The central bank plans to end one part of its stimulus campaign, the expansion of its bond holdings, in October, but Yellen made clear that it plans to keep short-term interest rates near zero for some time. She noted the Fed’s recent efforts to plan its eventual retreat “do not imply any imminent change in the stance of monetary policy.”

Yellen appeared before the committee to present the Fed’s biannual report on monetary policy. She will testify before a House committee Wednesday.

The economy shrank sharply in the first quarter, but Yellen reiterated the Fed’s view that growth has resumed — though she added “this bears close watching” — and its forecast that the economy would continue to grow “at a moderate pace over the next several years.”

The decline of the unemployment rate to 6.1 percent in June, meanwhile, exceeded the Fed’s expectations.
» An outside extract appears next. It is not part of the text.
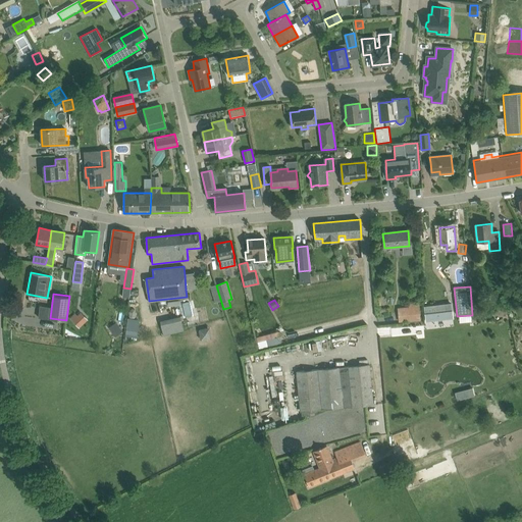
[(398,309),(399,321),(420,319),(419,303),(409,304),(409,308),(398,309)]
Some Fed officials and outside economists argue the labor supply is approaching normal levels and say the Fed should move more quickly to raise interest rates.

Yellen maintained her view that the unemployment rate is overstating the progress of the labor market. Some people who stopped looking for work are likely to return as the economy improves, she said. Wage growth also remains weak, suggesting employers still find it easy to replace workers.

Inflation also remains sluggish, suggesting the economy continues to operate below capacity.

“With wages growing slowly and raw material prices generally flat or moving downward, firms are not facing much in the way of cost pressures that they might otherwise try to pass on,” the Fed said in a report accompanying Yellen’s testimony.

But Yellen added that the Fed was ready to respond if it concluded it had overestimated the slack in the labor market, a more substantial acknowledgment of the views of her critics than she has made before.

While Yellen said that concerns about financial stability were not sufficient, at present, to warrant a shift in monetary policy, the Fed remained watchful of the potential for destabilizing bubbles in various markets. Valuations “remain generally in line with historical norms,” but there is evidence of overconfidence in sectors including junk bonds, she said.

The Fed, in its biannual report accompanying the testimony, also cited social-media and biotechnology stocks as potentially overvalued.